Coinbase and PayPal are continuing with their stablecoin yield programs despite a new U.S. law, the GENIUS Act, that bans stablecoin issuers from offering interest to users to prevent them from being seen as investment vehicles. Both companies argue that the law does not apply to them because they are not the issuers of the stablecoins. This move has allowed Coinbase to offer a 4.1% APY on USDC and PayPal to provide a 3.7% annual return on its PYUSD, with both framing these benefits as “rewards” rather than yields.
Who does this affect?
This ongoing situation affects users of Coinbase and PayPal who hold stablecoins like USDC and PYUSD, as they can still reap rewards on their holdings despite the regulatory environment.

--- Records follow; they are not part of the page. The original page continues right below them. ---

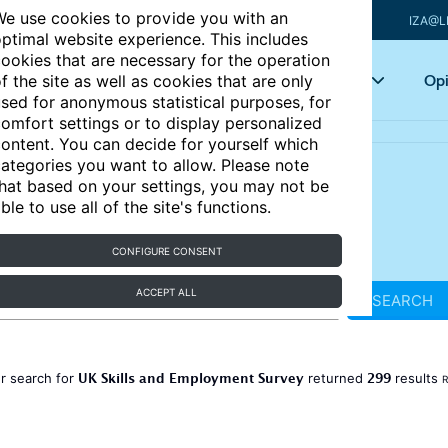
e use cookies to provide you with an
IZA@L
ptimal website experience. This includes
ookies that are necessary for the operation
Articles
Key topics
Opi
f the site as well as cookies that are only
sed for anonymous statistical purposes, for
omfort settings or to display personalized
ontent. You can decide for yourself which
ategories you want to allow. Please note
hat based on your settings, you may not be
ble to use all of the site's functions.
CONFIGURE CONSENT
ACCEPT ALL
SEARCH
UK Skills and Employment Survey
299
r search for
returned
results
R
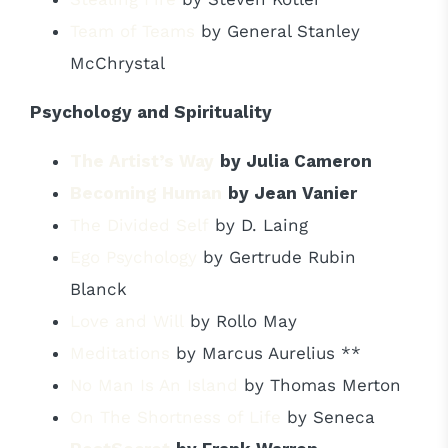
Team of Teams
by General Stanley
McChrystal
Psychology and Spirituality
The Artist’s Way
by Julia Cameron
Becoming Human
by Jean Vanier
The Divided Self
by D. Laing
Ego Psychology
by Gertrude Rubin
Blanck
Love and Will
by Rollo May
Meditations
by Marcus Aurelius **
No Man Is An Island
by Thomas Merton
On The Shortness of Life
by Seneca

It also impacts the broader crypto market stakeholders, including lawmakers who are concerned about how such activities might bypass intended regulations. Additionally, it is relevant to other companies looking at launching or offering stablecoin products, as they navigate the legal landscape shaped by the GENIUS Act.
Why does this matter?
The decision by Coinbase and PayPal to continue offering stablecoin rewards despite regulations highlights the tension between innovation in the crypto space and regulatory efforts to control market practices. It signifies a potential shift in how companies might operate within legal gray areas, affecting market confidence and investor decisions. This could lead to increased scrutiny and possibly more legislative actions, which would impact market dynamics and the way stablecoins are perceived and used globally, especially as interest from major corporations in stablecoins grows.